Why MCR?
We are two Marine veterans - one from infantry, one from aviation - who have each spent the better part of two decades finding our way forward after active duty.
Between us, we have logged thousands of hours testing recovery modalities. From fitness to nutrition to nervous system regulation. We left no stone unturned. What we found - what continues to prove itself every time - is heat and cold.
The science is unambiguous. The results are consistent. And the experience of doing it along others who hold the same standard is something the veteran community understands at a fundamental level. The time is right. The science is there. The momentum is real.
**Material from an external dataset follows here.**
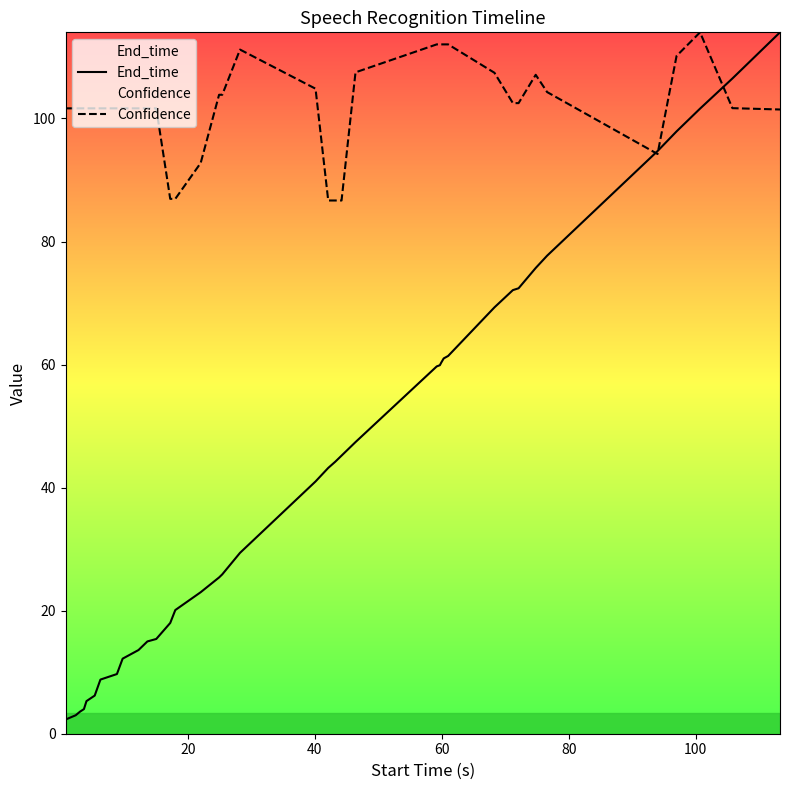

What is the greatest value displayed?

114.0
What has been missing is infrastructure - recovery systems purpose-built for the environments and the people who need them most.
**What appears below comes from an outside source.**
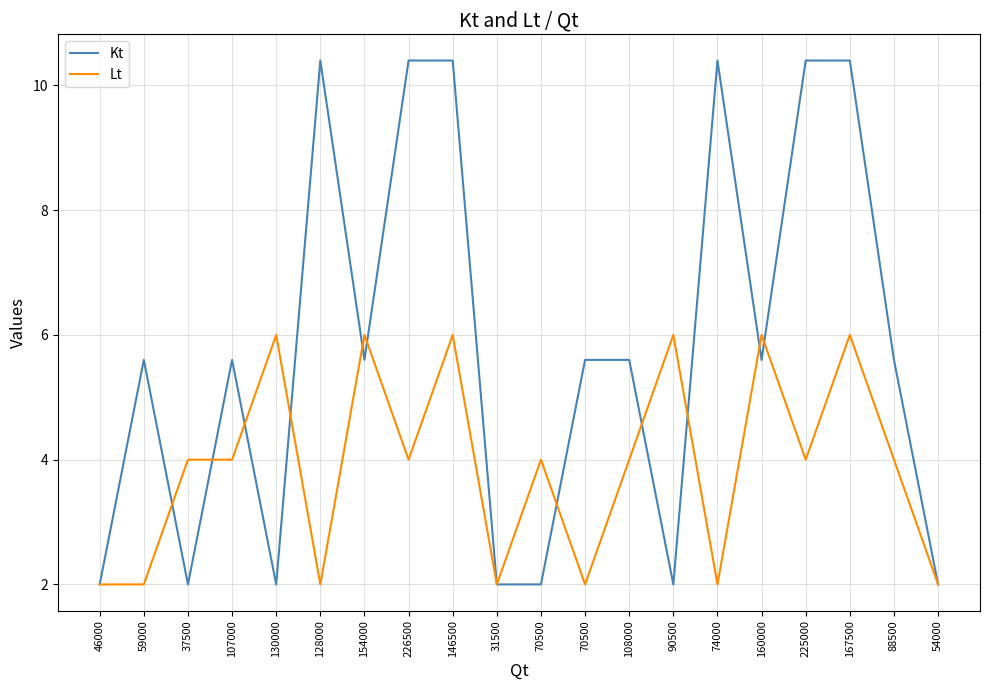

Does the chart display data point markers on the line(s)?

No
Not adopted from spa culture. Not borrowed from wellness trends. Engineered from the ground up for operational environments, field deployment, and the demands of military service. That is what we build.
Andrew Cavanaugh brings an infantry perspective - the ground-level understanding of what service members endure physically and what recovery means when the margin for error is zero.
Craig Mayville brings an aviation background - systems thinking, precision, and the institutional knowledge of what it takes to keep high-performance people performing.
Together, we have built recovery infrastructure that meets both standards.
Our mission is straightforward: bring sauna and cold plunge to active duty service members and veterans at scale. On installations. In the field. In communities across the country. Mobile when mobility is required. Permanent when permanence serves the mission.
We believe community is not a byproduct of recovery - it is the method. Sauna and cold plunge are among the few modalities that demand presence, create shared experience, and build the kind of trust that only comes from doing hard things together.
The veteran community does not need to be reminded of its challenges. It needs tools, infrastructure, and the people willing to deliver them.
That is why MCR exists.
Recovery is not a luxury. It is a force multiplier.
Warriors who trained together should recover together.